__EXTRACT__

* * * * *

From September 2000 until December 2003, Rosensaft was a partner in the New York office of a national law firm, representing, among other clients, the audit committee and independent directors of a New York Stock Exchange listed company in connection with an internal investigation of accounting irregularities, a related proceeding brought by the Securities and Exchange Commission, and class action litigation. In January 2004 he joined a financial services firm in New York City as special counsel, becoming its general counsel in May 2005. He played a key role in guiding the firm through a period of intense regulatory and governmental scrutiny and implementing good governance practices.

Rosensaft was appointed to the United States Holocaust Memorial Council by President Bill Clinton in 1994, and reappointed to a second five-year term in 1999, chairing its Content Committee from 1994 to 2000, its Collections and Acquisitions Committee from 1996 to 2000, and its Committee on Governance from 2000 to 2002. He was a member of the council's executive committee from 1996 until 2003. He is the editor of Life Reborn, Jewish Displaced Persons 1945-1951, published by the United States Holocaust Memorial Museum in 2001. In September 2010, President Barack Obama appointed Rosensaft to a third term on the US Holocaust Memorial Council, and reappointed him to a fourth term in January 2017.

* * * * *

__LISTED RECORDS__
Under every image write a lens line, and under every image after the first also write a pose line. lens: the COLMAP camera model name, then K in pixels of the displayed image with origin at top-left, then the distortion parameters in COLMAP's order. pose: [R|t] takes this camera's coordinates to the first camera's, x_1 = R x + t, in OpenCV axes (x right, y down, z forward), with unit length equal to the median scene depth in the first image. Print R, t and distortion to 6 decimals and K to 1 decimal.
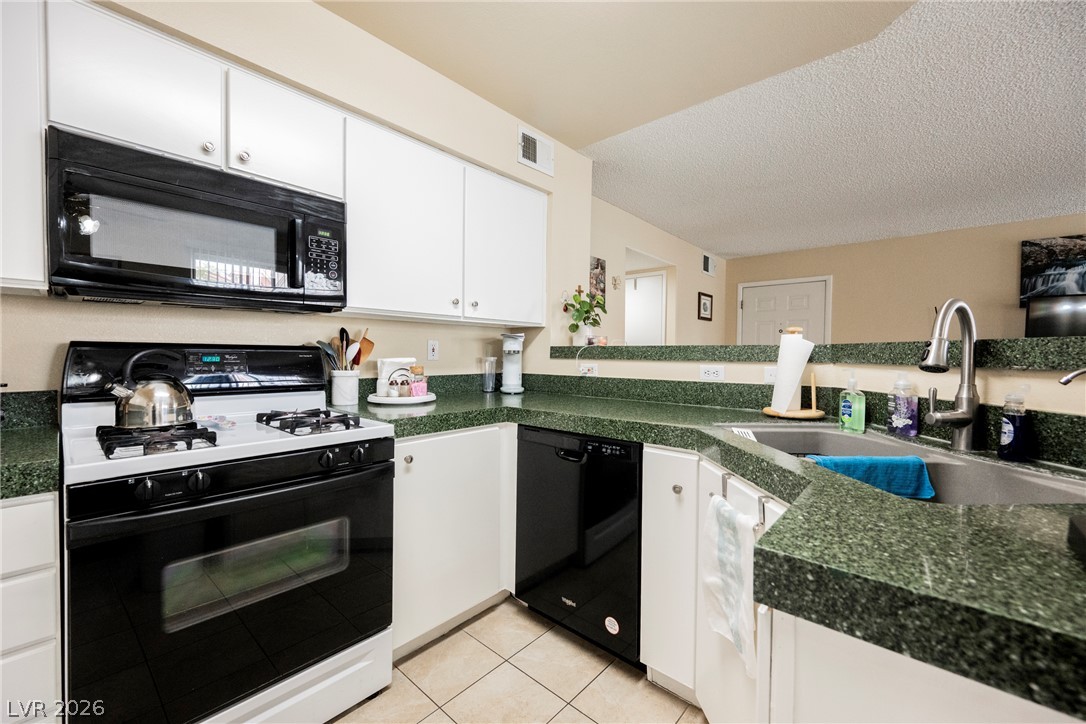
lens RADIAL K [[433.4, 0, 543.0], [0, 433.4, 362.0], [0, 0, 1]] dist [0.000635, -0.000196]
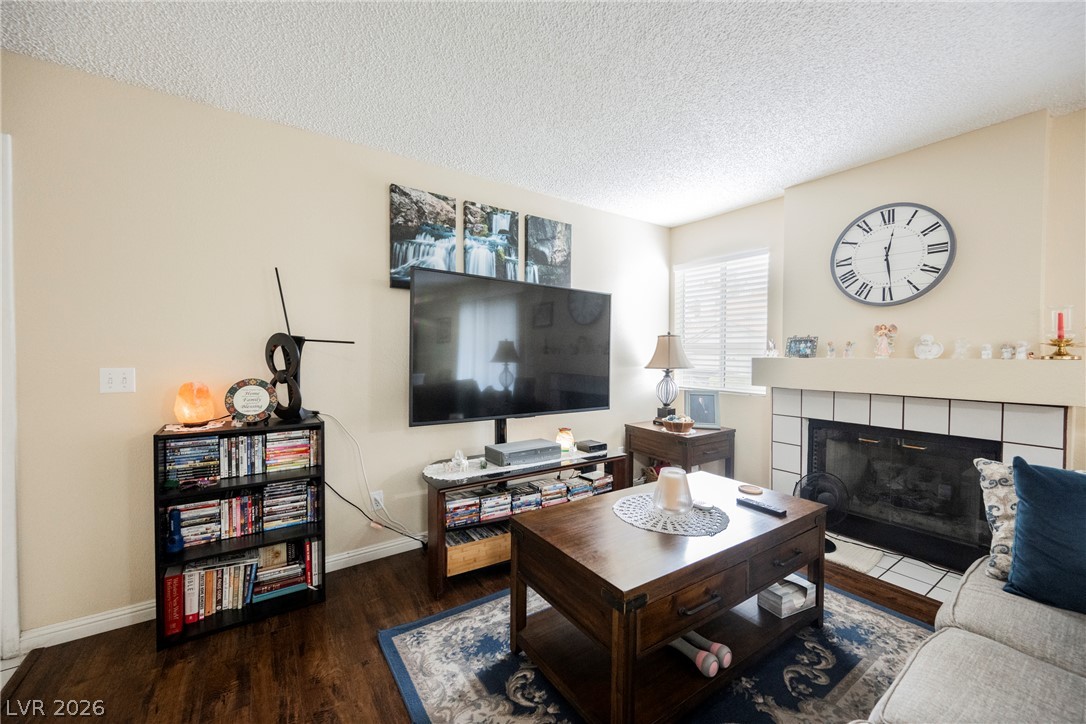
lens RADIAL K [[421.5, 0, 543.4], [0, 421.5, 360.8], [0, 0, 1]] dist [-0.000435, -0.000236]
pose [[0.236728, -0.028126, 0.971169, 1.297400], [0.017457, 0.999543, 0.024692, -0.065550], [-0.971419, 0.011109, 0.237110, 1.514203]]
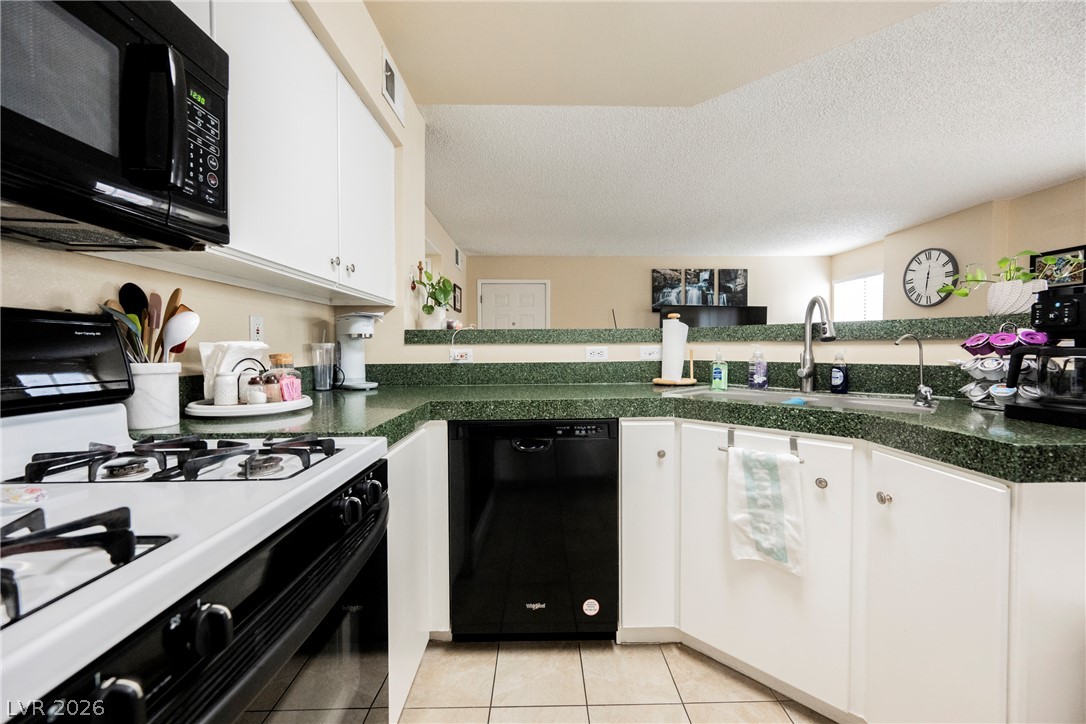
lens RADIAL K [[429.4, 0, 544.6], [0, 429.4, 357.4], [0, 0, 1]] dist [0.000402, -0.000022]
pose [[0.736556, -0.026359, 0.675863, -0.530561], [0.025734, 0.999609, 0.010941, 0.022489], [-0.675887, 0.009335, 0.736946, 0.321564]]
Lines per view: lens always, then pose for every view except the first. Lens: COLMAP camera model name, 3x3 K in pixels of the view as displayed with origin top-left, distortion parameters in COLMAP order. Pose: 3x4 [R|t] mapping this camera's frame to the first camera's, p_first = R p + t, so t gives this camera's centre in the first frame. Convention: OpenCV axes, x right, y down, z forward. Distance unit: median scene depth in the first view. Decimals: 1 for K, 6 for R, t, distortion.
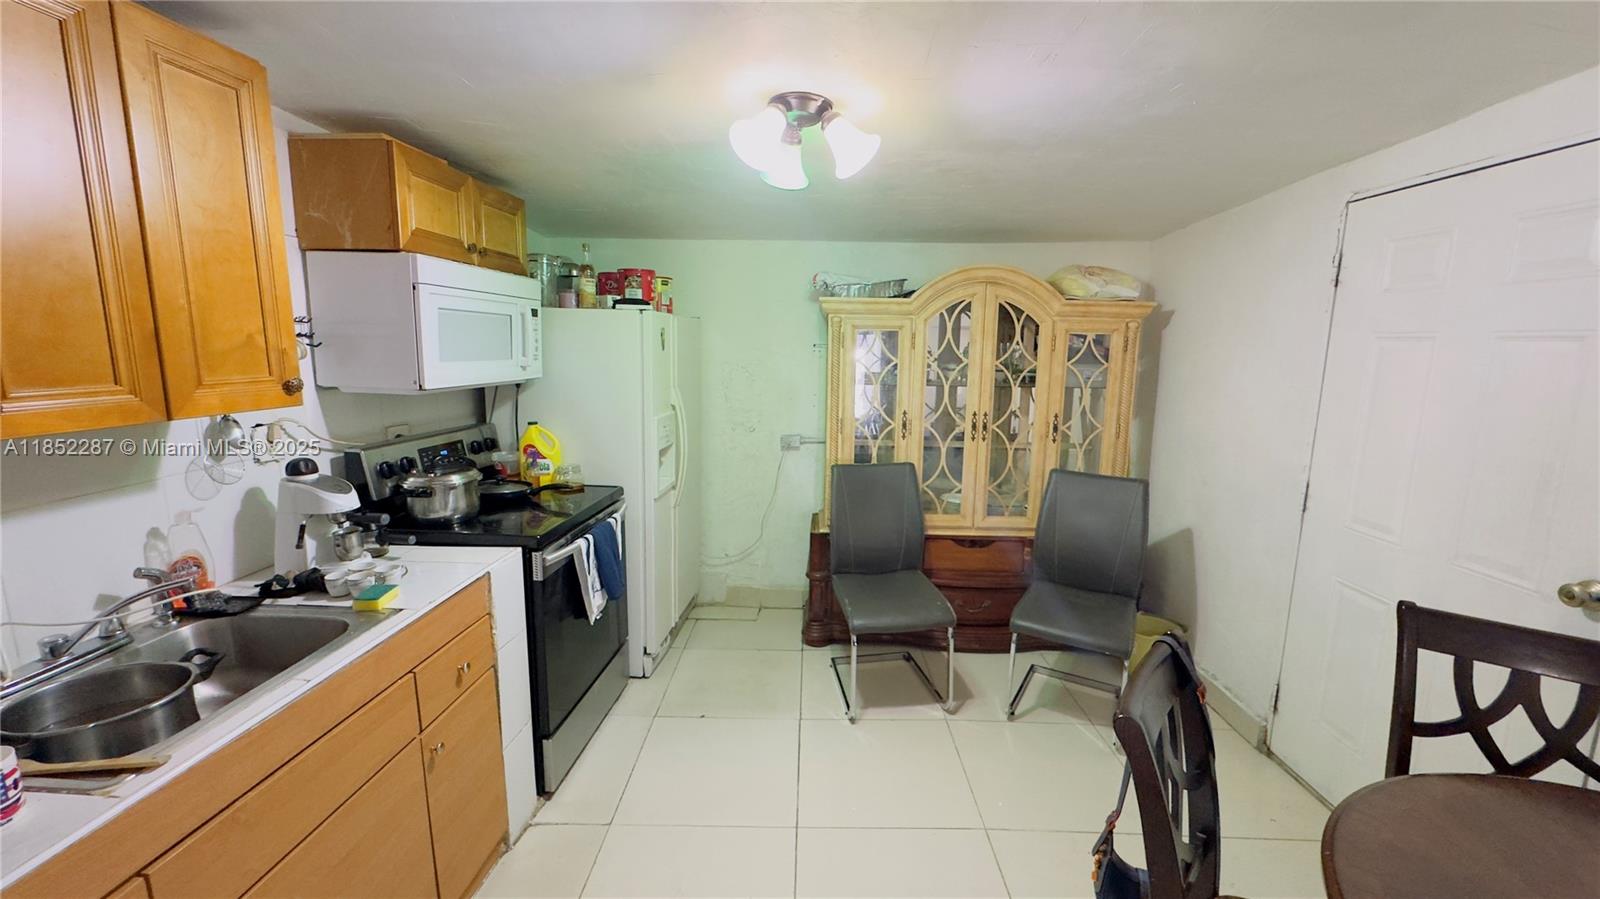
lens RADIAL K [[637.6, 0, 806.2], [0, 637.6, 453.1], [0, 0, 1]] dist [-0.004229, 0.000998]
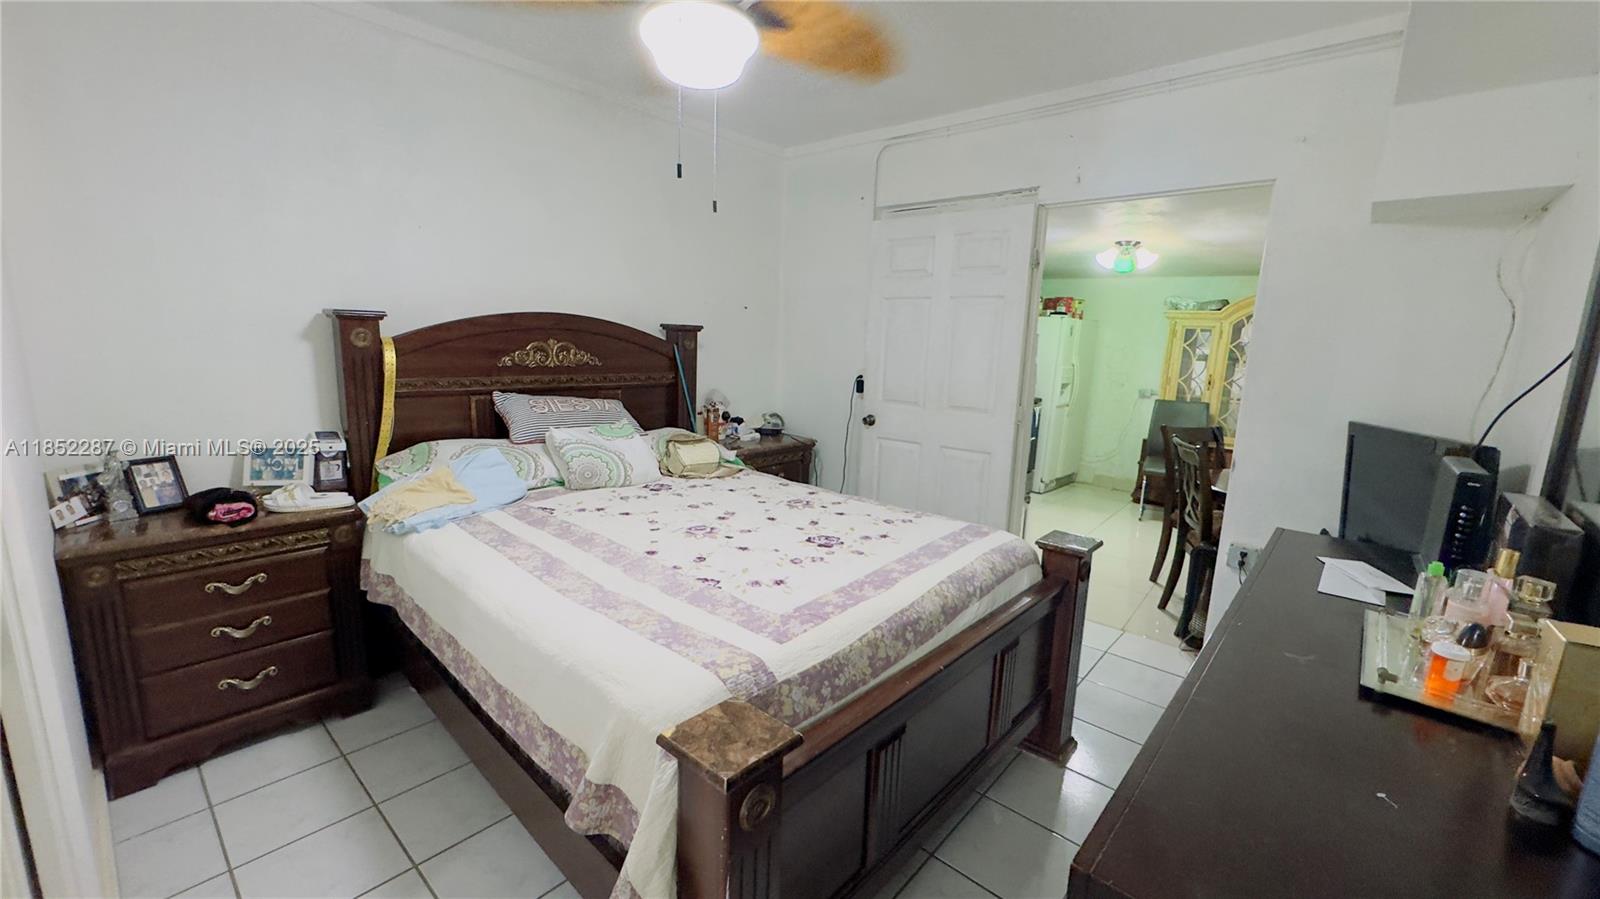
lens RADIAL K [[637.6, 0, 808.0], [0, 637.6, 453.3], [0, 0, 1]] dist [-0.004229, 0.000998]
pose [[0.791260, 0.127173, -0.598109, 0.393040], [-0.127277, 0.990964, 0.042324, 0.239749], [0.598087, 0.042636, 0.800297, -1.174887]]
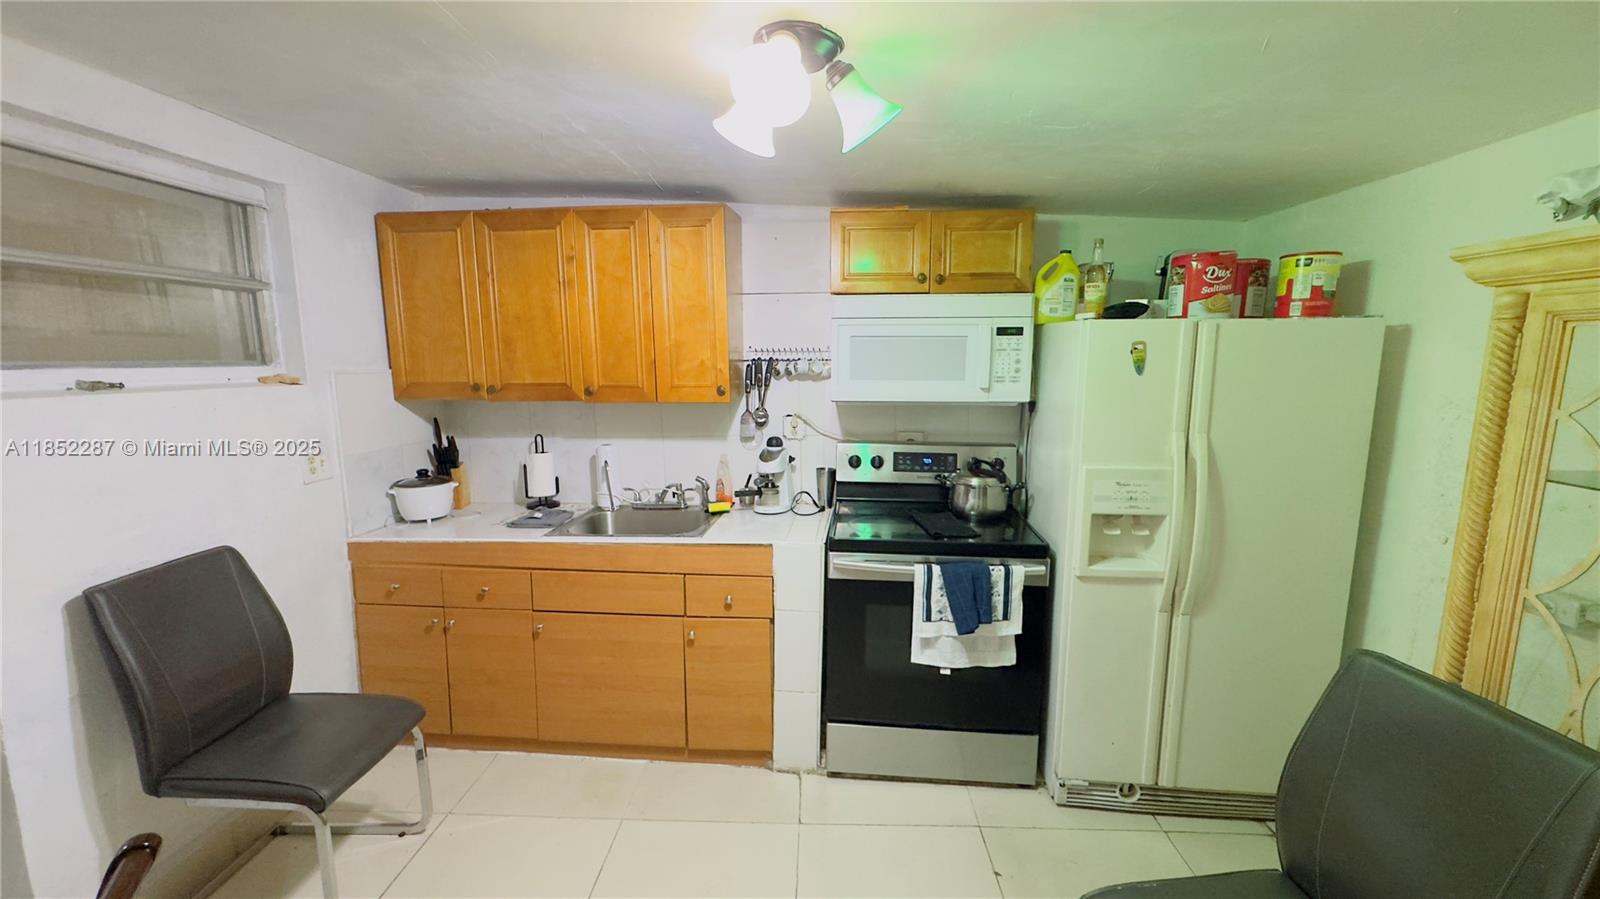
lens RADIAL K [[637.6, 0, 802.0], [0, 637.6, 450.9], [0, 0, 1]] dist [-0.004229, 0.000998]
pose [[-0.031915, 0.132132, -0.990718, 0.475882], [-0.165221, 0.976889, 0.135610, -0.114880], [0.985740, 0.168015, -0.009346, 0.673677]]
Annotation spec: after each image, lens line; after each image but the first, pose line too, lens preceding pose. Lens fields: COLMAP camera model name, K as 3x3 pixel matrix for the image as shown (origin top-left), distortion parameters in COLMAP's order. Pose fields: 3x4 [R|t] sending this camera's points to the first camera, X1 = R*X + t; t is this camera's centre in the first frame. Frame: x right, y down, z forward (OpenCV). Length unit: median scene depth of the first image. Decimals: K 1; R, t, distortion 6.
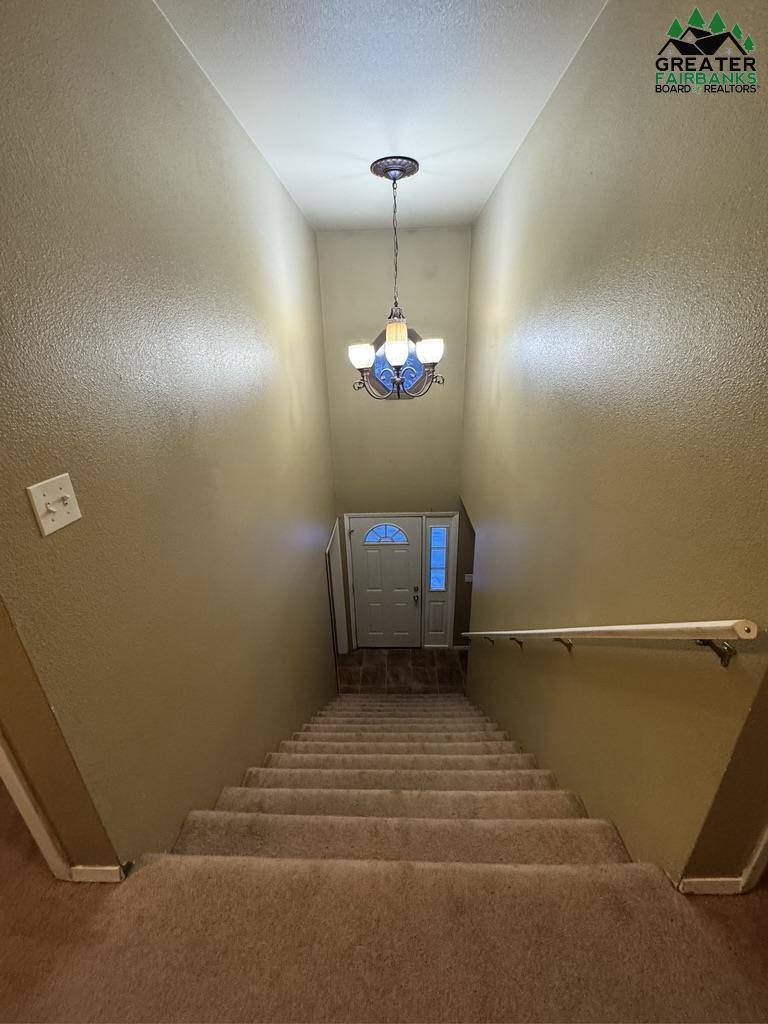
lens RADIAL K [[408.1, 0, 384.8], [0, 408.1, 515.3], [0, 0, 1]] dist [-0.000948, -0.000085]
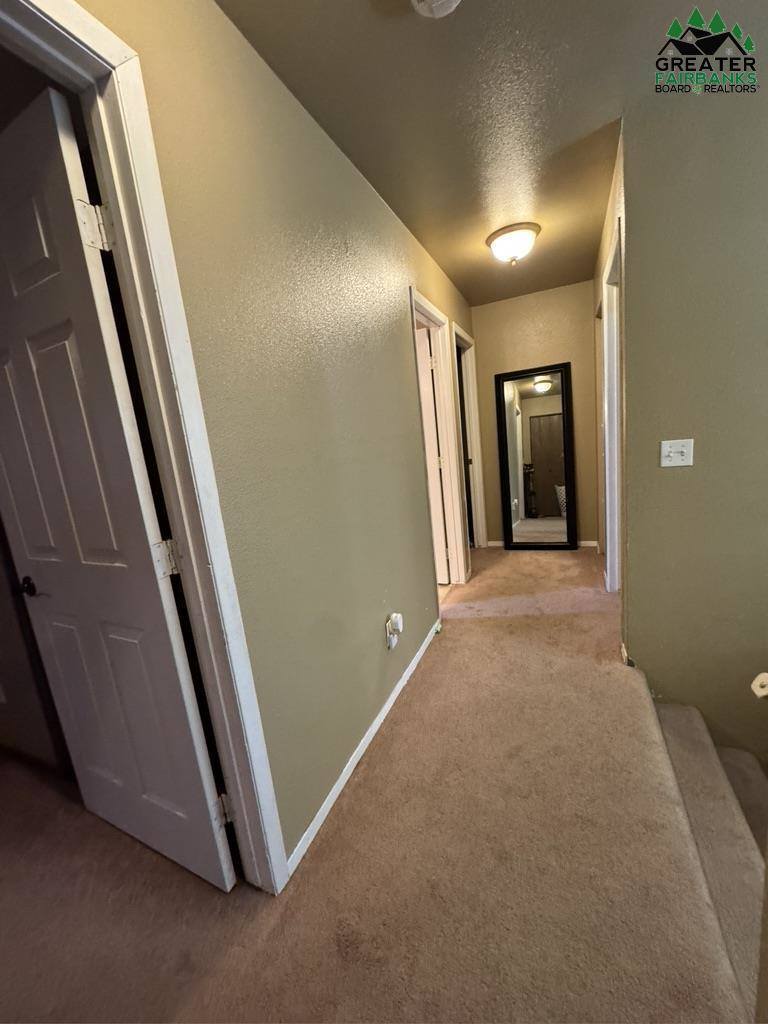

* * * * *

__THINGS TO DO__
[1] Print the Rosensaft text from "Rosensaft was appointed" to "in January 2017.", word for word.
[2] Count the lines of the records that contain the string "forward", matching case exactly, and give only the number.
The text about Rosensaft and the records have nothing to do with each other.

__SOLUTION SET__
[1]
Rosensaft was appointed to the United States Holocaust Memorial Council by President Bill Clinton in 1994, and reappointed to a second five-year term in 1999, chairing its Content Committee from 1994 to 2000, its Collections and Acquisitions Committee from 1996 to 2000, and its Committee on Governance from 2000 to 2002. He was a member of the council's executive committee from 1996 until 2003. He is the editor of Life Reborn, Jewish Displaced Persons 1945-1951, published by the United States Holocaust Memorial Museum in 2001. In September 2010, President Barack Obama appointed Rosensaft to a third term on the US Holocaust Memorial Council, and reappointed him to a fourth term in January 2017.

[2] 3